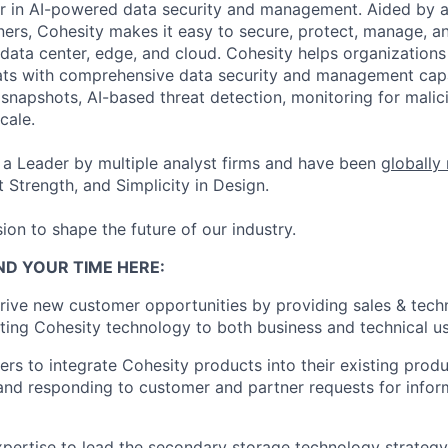
er in AI-powered data security and management. Aided by a
ers, Cohesity makes it easy to secure, protect, manage, a
data center, edge, and cloud. Cohesity helps organizations
ats with comprehensive data security and management capab
napshots, AI-based threat detection, monitoring for malic
cale.
a Leader by multiple analyst firms and have been
globally
 Strength, and Simplicity in Design.
ion to shape the future of our industry.
ND YOUR TIME HERE:
ive new customer opportunities by providing sales & techn
lating Cohesity technology to both business and technical u
rs to integrate Cohesity products into their existing prod
nd responding to customer and partner requests for infor
pertise to lead the secondary storage technology strategy 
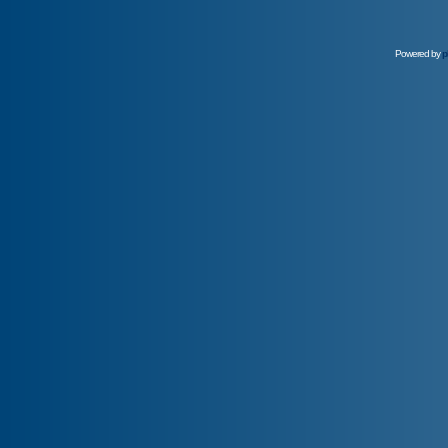
Powered by
p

Requirement => Reproduce the full listing faithfully, but do not carry over any pictures.

Output of the task =>
er in AI-powered data security and management. Aided by a
ers, Cohesity makes it easy to secure, protect, manage, a
data center, edge, and cloud. Cohesity helps organizations
ats with comprehensive data security and management capab
napshots, AI-based threat detection, monitoring for malic
cale.
a Leader by multiple analyst firms and have been
globally
 Strength, and Simplicity in Design.
ion to shape the future of our industry.
ND YOUR TIME HERE:
ive new customer opportunities by providing sales & techn
lating Cohesity technology to both business and technical u
rs to integrate Cohesity products into their existing prod
nd responding to customer and partner requests for infor
pertise to lead the secondary storage technology strategy 
Powered by
p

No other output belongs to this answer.